In this case, the Fresnel equation factors to

$\left({\epsilon }_{0}{n}^{2}-{\epsilon }_{\perp }\right)\left[{\epsilon }_{0}{\epsilon }_{\parallel }{n}_{z}^{2}+{\epsilon }_{0}{\epsilon }_{\perp }\left({n}_{x}^{2}+{n}_{y}^{2}\right)-{\epsilon }_{\perp }{\epsilon }_{\parallel }\right]=0.$

This means the wave vector surface becomes two separate surfaces, a sphere and an ellipsoid:

$\begin{array}{l}{n}^{2}={\epsilon }_{\perp }/{\epsilon }_{0},\\ \frac{{n}_{z}^{2}}{{\epsilon }_{\perp }/{\epsilon }_{0}}+\frac{{n}_{x}^{2}+{n}_{y}^{2}}{{\epsilon }_{\parallel }/{\epsilon }_{0}}=1.\end{array}$

(Shown here is a negative uniaxial crystal, a positive one also has the ellipsoid touching the sphere at the poles, but the ellipsoid now contains the sphere.)

The wave corresponding to ${n}^{2}={\epsilon }_{\perp }/{\epsilon }_{0}$ has isotropic index of refraction, so $\stackrel{\to }{D}$ is always parallel to $\stackrel{\to }{E}.$  This is just an ordinary ray: for a given $\stackrel{\to }{k}$ vector pointing to a spot on the spherical surface, the normal to that surface is of course in the same direction, so the group velocity direction coincides with the ray direction.

On the other hand, for the allowed $\stackrel{\to }{k}$ vector on the ellipsoidal surface, the normal to the surface will not be in the direction $\stackrel{\to }{k},$ (except for the axes end points), and the group velocity, the direction of energy transfer, will not be $\stackrel{\to }{k}$: this is termed the extraordinary ray.

For this uniaxial crystal, the extraordinary ray will be in the plane of the optical axis and the ordinary ray (see figure).  (Landau calls this plane the "principal section".)  Differentiating the equation for the ellipse,

$\frac{{n}_{x}}{{\epsilon }_{\parallel }}dx+\frac{{n}_{z}}{{\epsilon }_{\perp }}dz=0$

along the ellipse, so the direction of the normal is $\left({n}_{x}/{\epsilon }_{\parallel },\text{ }\text{ }{n}_{z}/{\epsilon }_{\perp }\right)$ and the direction of the extraordinary ray is therefore given by

$\mathrm{tan}{\theta }^{\prime }=\frac{{\epsilon }_{\perp }}{{\epsilon }_{\parallel }}\mathrm{tan}\theta .$

When a ray of light enters such a crystal, it separates into these two beams, ordinary and extraordinary, having different velocities, and orthogonal polarizations.

## Simple Classical Model

To construct a simple classical model having this kind of behavior, assume that the simple harmonic oscillator restoring force potential $-\frac{1}{2}{\omega }_{0}^{2}{r}^{2}$ in the Lorentz molecule model is replaced by $-\frac{1}{2}{\omega }_{\perp }^{2}\left({x}^{2}+{y}^{2}\right)-\frac{1}{2}{\omega }_{\parallel }^{2}{z}^{2},$ not unreasonable for modeling the bonds between atoms holding the electrons in place in a non-isotropic lattice having an axis of symmetry.

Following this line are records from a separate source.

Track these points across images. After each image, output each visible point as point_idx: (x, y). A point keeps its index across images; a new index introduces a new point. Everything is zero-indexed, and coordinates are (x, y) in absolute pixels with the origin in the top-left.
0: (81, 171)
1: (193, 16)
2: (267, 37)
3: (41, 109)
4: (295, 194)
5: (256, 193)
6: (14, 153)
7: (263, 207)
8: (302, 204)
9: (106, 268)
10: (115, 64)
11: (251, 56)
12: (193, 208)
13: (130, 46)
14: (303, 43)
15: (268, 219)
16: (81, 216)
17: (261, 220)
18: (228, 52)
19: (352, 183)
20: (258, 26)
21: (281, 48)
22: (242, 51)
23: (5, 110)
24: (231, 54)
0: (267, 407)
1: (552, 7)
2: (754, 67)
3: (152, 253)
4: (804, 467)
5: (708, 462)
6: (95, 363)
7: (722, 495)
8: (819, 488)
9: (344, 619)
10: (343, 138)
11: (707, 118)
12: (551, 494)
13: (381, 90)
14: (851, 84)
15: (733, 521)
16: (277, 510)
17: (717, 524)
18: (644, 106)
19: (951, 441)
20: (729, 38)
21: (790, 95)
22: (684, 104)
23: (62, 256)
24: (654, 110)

Now a signal going through the crystal in the direction of the optic axis will have its electric field vector in the $\left(x,y\right)$ plane and will have the same speed irrespective of its polarization$—$all directions in that plane are equivalent.   But what about a ray going in along the $x$ axis?  If it's polarized along the $z$ axis, ${\omega }_{\parallel }$ will govern the oscillators’ response.  But for polarization along the $y$ axis, ${\omega }_{\perp }$ is what counts.  So the two polarizations will travel at different speeds.

This is how a quarter-wave plate works: if linearly polarized light enters, the electric field in the $yz$ plane at 45 degrees to the axis, and the speed difference and plate thickness is such that one component of the polarized ray is delayed a quarter cycle relative to the other on passing through the plate, circularly polarized light will emerge.